§ **INFORMATION SHOWN**:
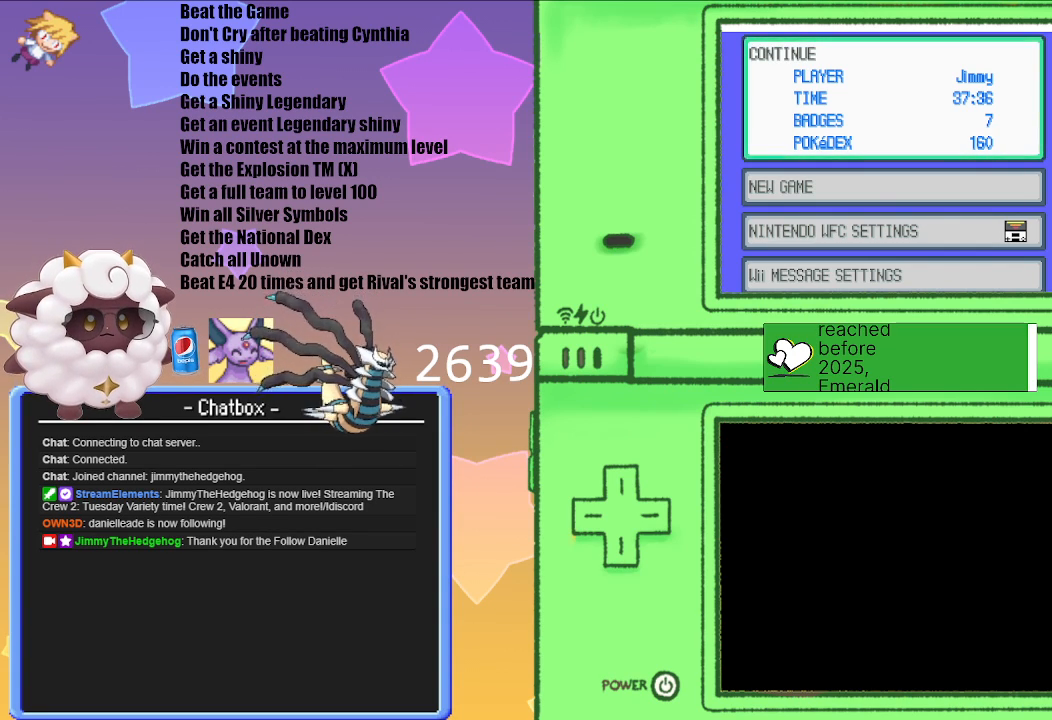
Gameplay with a controller (Nintendo layout); each line is a JSON object with the inputs held at the frame after it. "events" lists button and stick changes between this image and that frame as [ms after this image, input, new state], when the widget could be followed in between. Not read: L3 R3.
{"buttons": [], "left_stick": "center", "right_stick": "center", "events": [[83, "A", "down"], [150, "A", "up"]]}
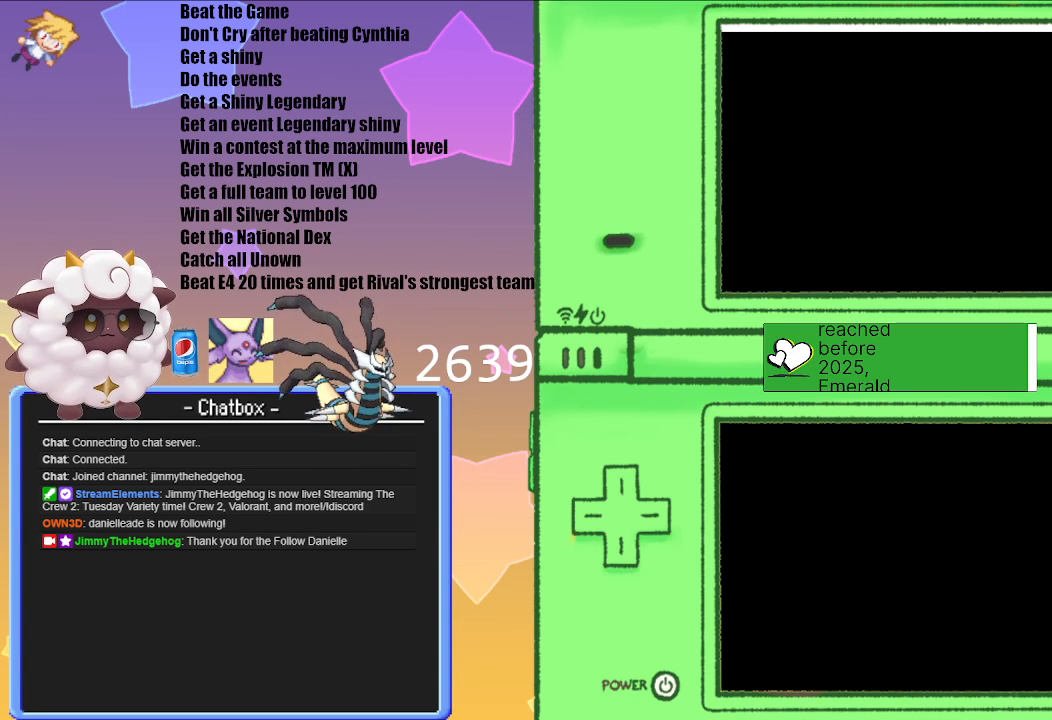
{"buttons": [], "left_stick": "center", "right_stick": "center", "events": []}
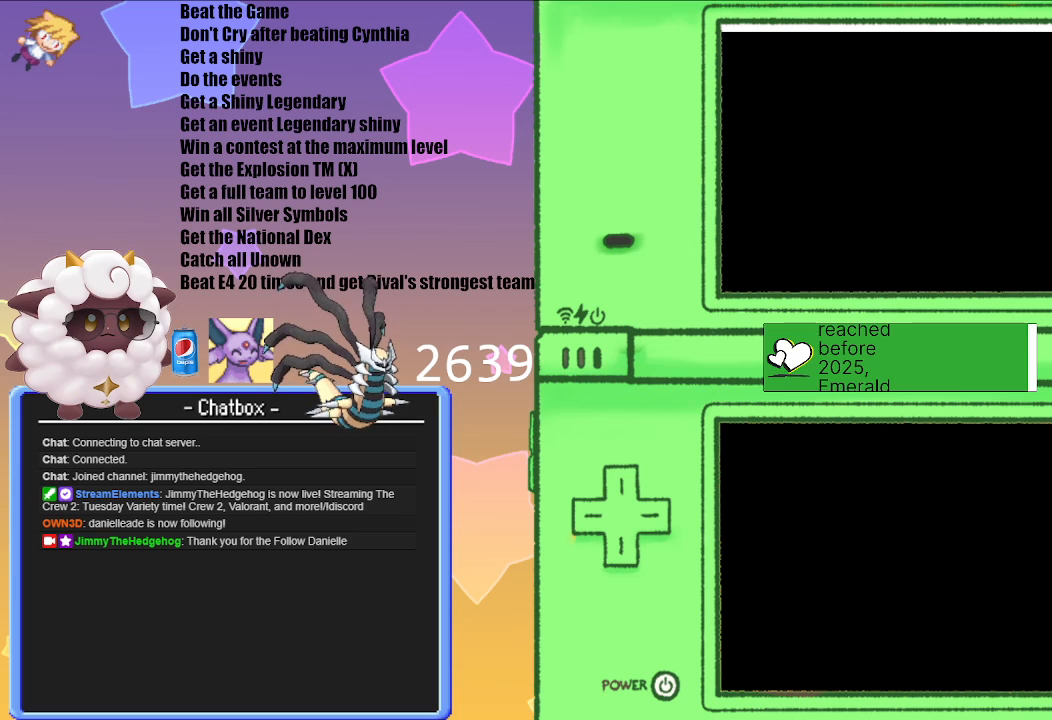
{"buttons": [], "left_stick": "center", "right_stick": "center", "events": []}
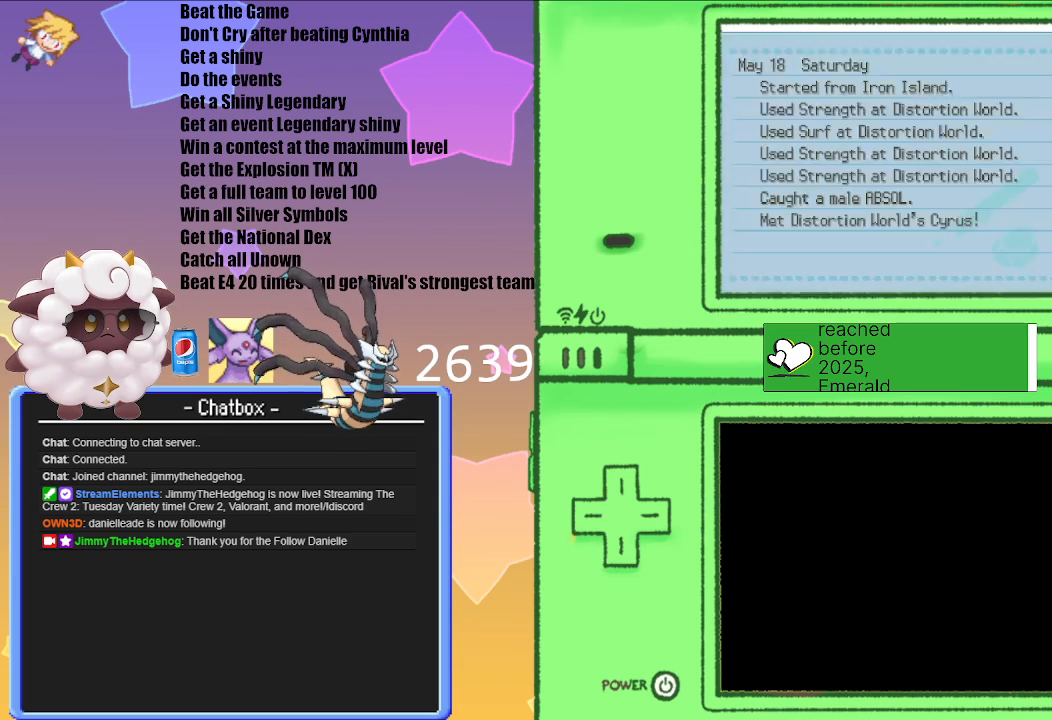
{"buttons": ["A"], "left_stick": "center", "right_stick": "center", "events": [[467, "A", "down"]]}
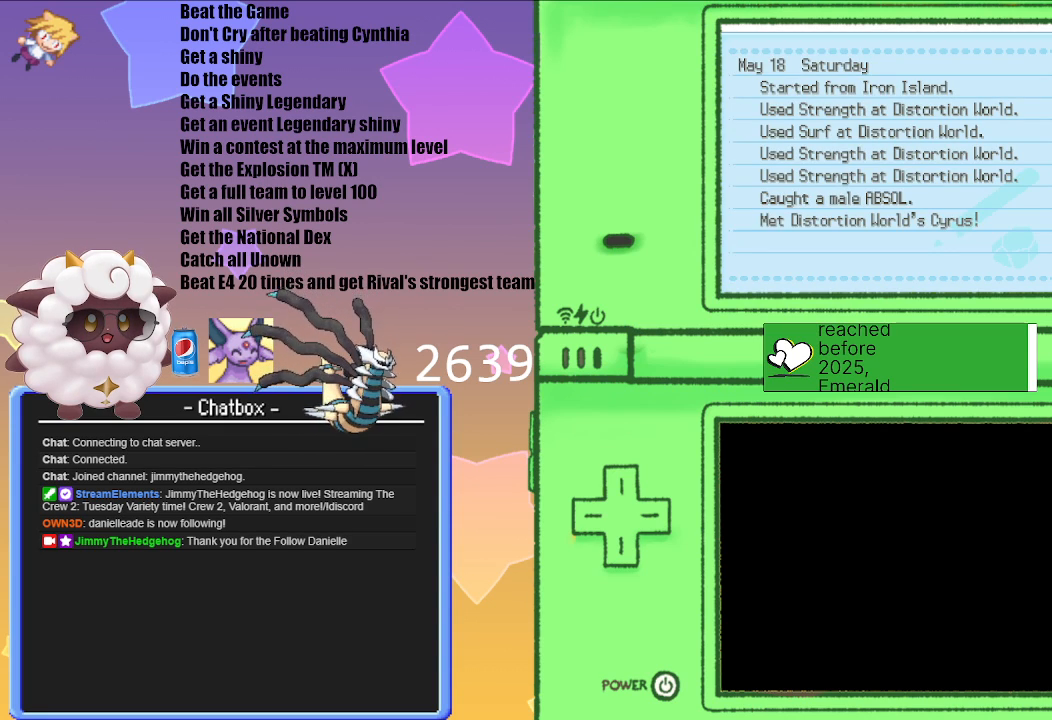
{"buttons": [], "left_stick": "center", "right_stick": "center", "events": [[17, "A", "up"], [400, "B", "down"], [450, "B", "up"]]}
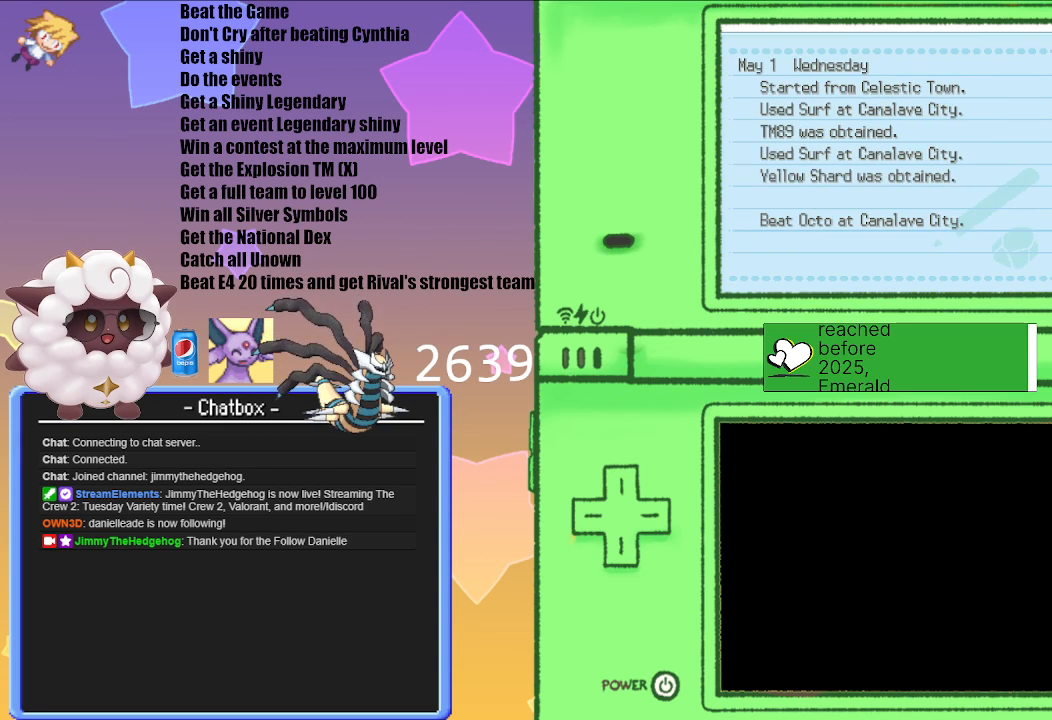
{"buttons": [], "left_stick": "center", "right_stick": "center", "events": [[83, "B", "down"], [167, "B", "up"], [267, "B", "down"], [333, "B", "up"], [433, "B", "down"], [483, "B", "up"]]}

§ **YOUR OBJECTIVE**: Omitting the images, transcribe every record exactly.

§ **ANSWER FOR THIS EXERCISE**:
Gameplay with a controller (Nintendo layout); each line is a JSON object with the inputs held at the frame after it. "events" lists button and stick changes between this image and that frame as [ms after this image, input, new state], when the widget could be followed in between. Not read: L3 R3.
{"buttons": [], "left_stick": "center", "right_stick": "center", "events": [[83, "A", "down"], [150, "A", "up"]]}
{"buttons": [], "left_stick": "center", "right_stick": "center", "events": []}
{"buttons": [], "left_stick": "center", "right_stick": "center", "events": []}
{"buttons": ["A"], "left_stick": "center", "right_stick": "center", "events": [[467, "A", "down"]]}
{"buttons": [], "left_stick": "center", "right_stick": "center", "events": [[17, "A", "up"], [400, "B", "down"], [450, "B", "up"]]}
{"buttons": [], "left_stick": "center", "right_stick": "center", "events": [[83, "B", "down"], [167, "B", "up"], [267, "B", "down"], [333, "B", "up"], [433, "B", "down"], [483, "B", "up"]]}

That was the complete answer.